The graduation rate of minorities in STEM fields lags behind those of their Caucasian and Asian peers. At Cornell, while 81 percent of freshmen entering the engineering college will graduate, only 75 percent of underrepresented minorities will graduate from the college in five years, according to Hernandez.
This “gap,” Hernandez said, is “clearly … of concern to the college.”
“We are employing strategies to support the persistence and success of URM students in engineering,” Hernandez said.
The current disparity makes it all the more crucial that Cornell continue to recruit minorities in engineering, students said. When students have mentors to look up to, they can be more likely to succeed in engineering.
“I know from personal experience that it’s a lot easier when you see someone who you can look up to as a mentor,” said Denzel Bridges ’13, a materials science and engineering major. “For some people, it helps if they see someone who looks like them to talk about not just academic issues but also non-academic things as well.”
Several students said they found mentorship through the University’s outreach programs.

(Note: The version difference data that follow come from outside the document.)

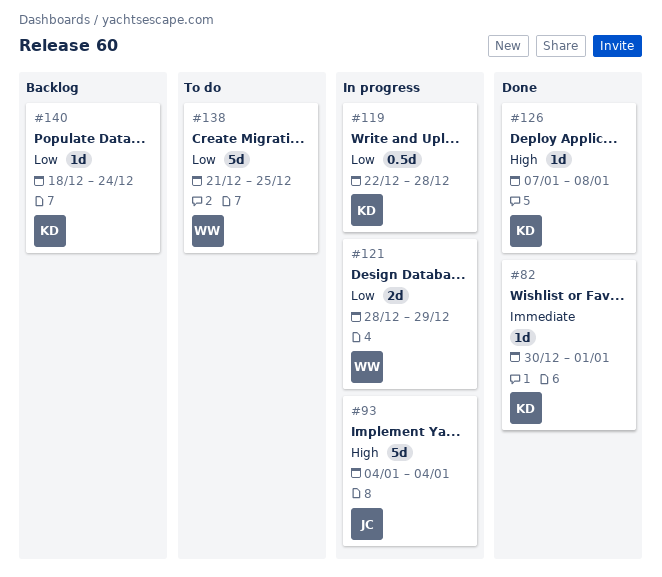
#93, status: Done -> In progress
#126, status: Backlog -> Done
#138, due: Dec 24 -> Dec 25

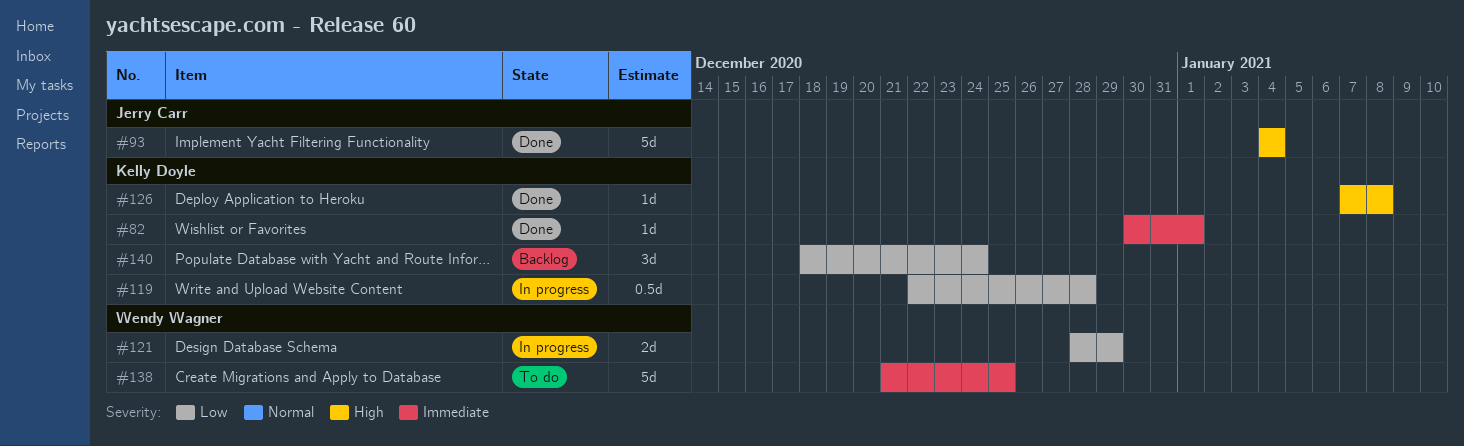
#93, status: In progress -> Done
#138, priority: Low -> Immediate
#140, estimate: 1d -> 3d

Barnett, for instance, said that Diversity Programs in Engineering, the National Society of Black Engineers’ Cornell chapter and C.U. EMPower mentoring program have been “great resources [that] have created a sense of family and acceptance for me within engineering at Cornell.”
These organizations, Hernandez said, are “phenomenal.”
“They do a lot to support peers and help them have a sense of community — both academic and social — within the college and the University,” she said.
While Hernandez said that “we definitely want to be doing better than what we [currently] are,” she noted that outreach and recruitment efforts have, in part, already increased diversity at the college — bringing twice the number of underrepresented minorities to Cornell in the Class of 2015 than the college did six years ago.
“It’s still not a huge percentage of our students, but there are more students from very diverse backgrounds, and that’s starting to change the environment and composition of the college,” she said.
Accompanying increased minority recruitment in engineering, Barnett said, “diversity of thought, backgrounds and problem-solving techniques translates into better solutions and better finished products.”
As for whether the grind of derivations, proofs and MATLAB at Cornell is worth it, Dansoh said he thinks that “after doing this, I feel like we can do anything.”
“Coming in freshman year, it was a very hard struggle — and is even in many ways still a struggle — but I’ve grown so much as a person, and the idea of more minorities coming into this lifestyle, track and path really excites me,” Dansoh said.
By increasing recruitment, retention and mentoring for underrepresented minorities in engineering, Dansoh said, the University can both increase diversity in the field and help grow the next generation of scientific leaders.
“To have that type of hope toward your future is something I feel like a lot of minorities could be empowered by,” he said.
Correction: A previous version of this story incorrectly reported that five-year graduation rate for under-represented minorities in the College of Engineering is 25 percent. In fact, 75 percent of these students graduate in five years.
Update: Information posted on the website of the Cornell College of Engineering contained inaccurate and dated statistics, according to administrators. The numbers have since been changed.